Si respondo que no me entusiasma nada la fiesta, que desde hace años procuro huir lo más lejos posible del "ambiente carnavalero o carnavalesco", y que prefiero otras cosas, lo que encuentro es incomprensión la mayoría de los casos, cuando no un rechazo irracional hacia mi persona, sobretodo por parte de mis paisanos, quienes no entienden ni de lejos que yo no comparta la pasión desmedida por los gaditanismos folclóricos.

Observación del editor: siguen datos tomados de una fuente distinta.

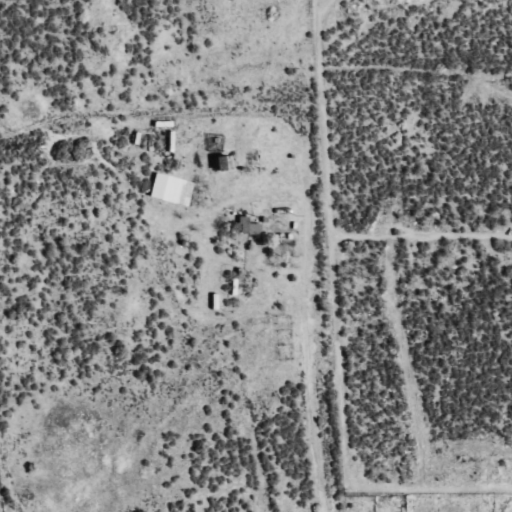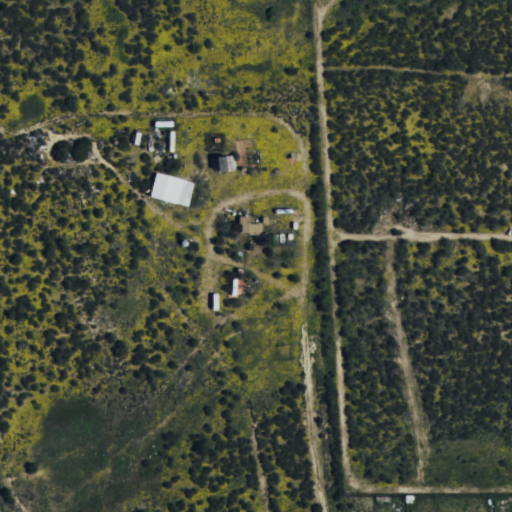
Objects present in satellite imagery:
building: (166, 188)
road: (321, 331)
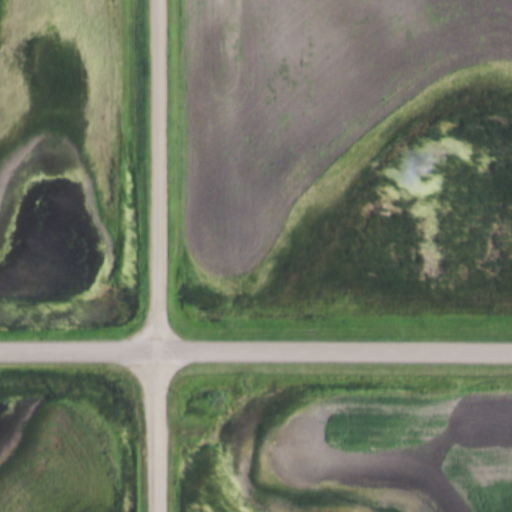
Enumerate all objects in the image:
road: (161, 256)
road: (256, 352)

Soy de padres viñeros (para quien no lo sepa, gaditanos castizos, del Barrio de la Viña, señero lugar de Cádiz, cuna del Carnaval), he vivido a fondo la fiesta, y la conozco bien, desde los ensayos de las agrupaciones, pasando por la Gran Final del Falla con amigos y frutos secos, mañanas de domingo en la calle, buscando a las "ilegales" (aquellas agrupaciones, chirigotas, que no han concursado en el Gran Teatro Falla), noches de pregón y ninfas, terribles sábados por la noche y desfiles de la Gran Cabalgata...
Mis padres me han llevado a las fiestas infantiles del Falla, cuando las había. He ido a los bailes de disfraces del Club Náutico, y a la barra del Faro a esperar que llegara el Yuyu (un año incluso vimos arrancarse por bulerías a Sara Baras allí mismo, gloria bendita...). He comido tapas de mojama y queso en El Manteca, también.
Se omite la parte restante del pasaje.